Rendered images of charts
Segment Open
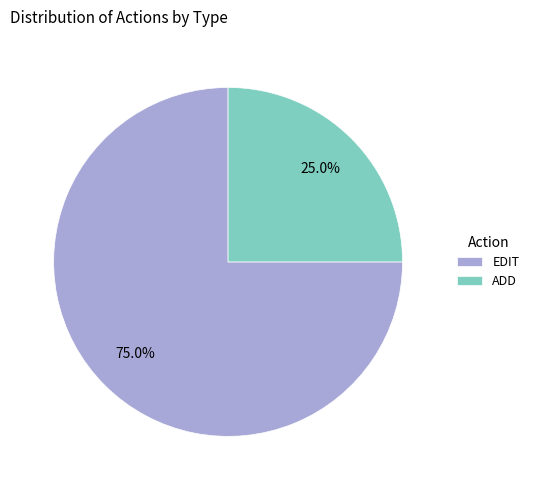

To the nearest percent, what is the difference between the ADD and EDIT slice percentages?

50%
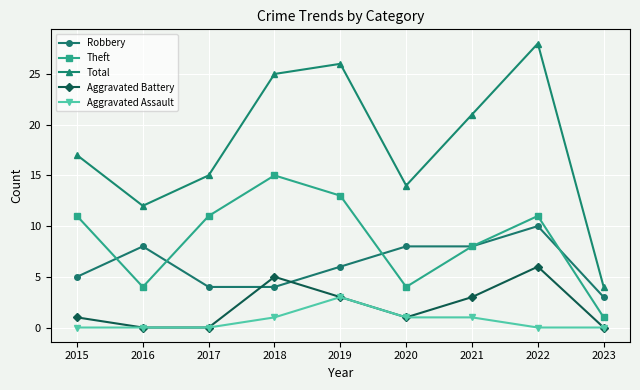

Is this an area chart (filled region under the line)?

No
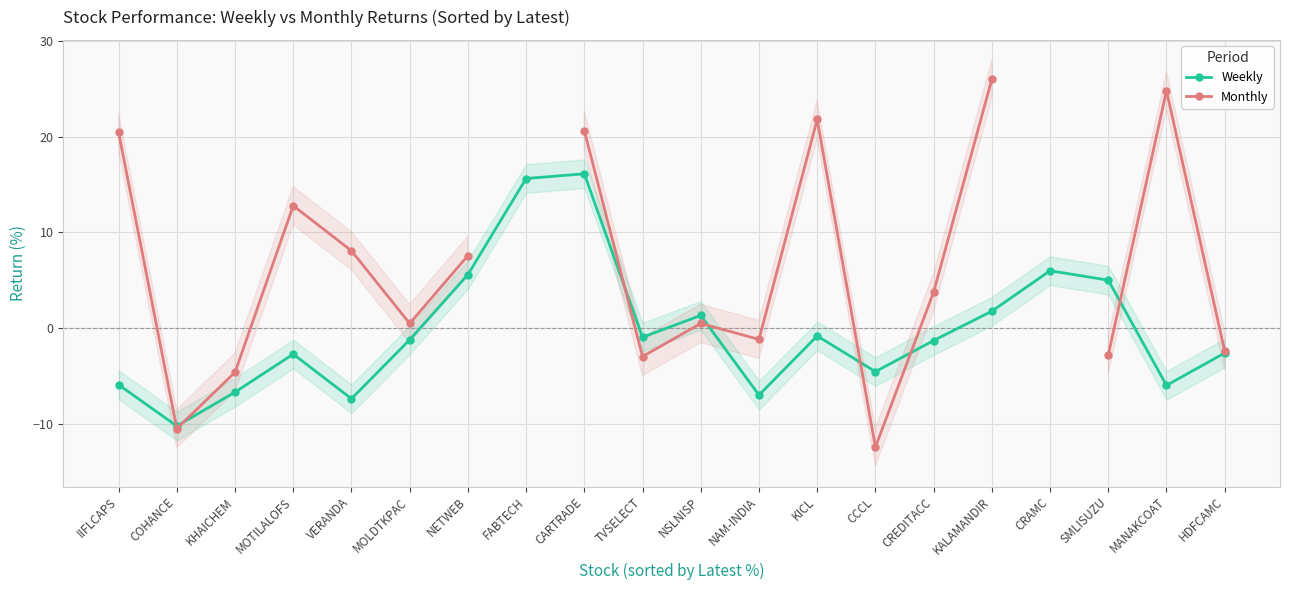

Between IIFLCAPS and TVSELECT, which series saw the biggest shift?

Monthly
Segment Closed
**PROBLEM**
Please write out the lines above exactly, leaving the pictures out.

**EXERCISE RESULT**
To the nearest percent, what is the difference between the ADD and EDIT slice percentages?

50%

Is this an area chart (filled region under the line)?

No

Between IIFLCAPS and TVSELECT, which series saw the biggest shift?

Monthly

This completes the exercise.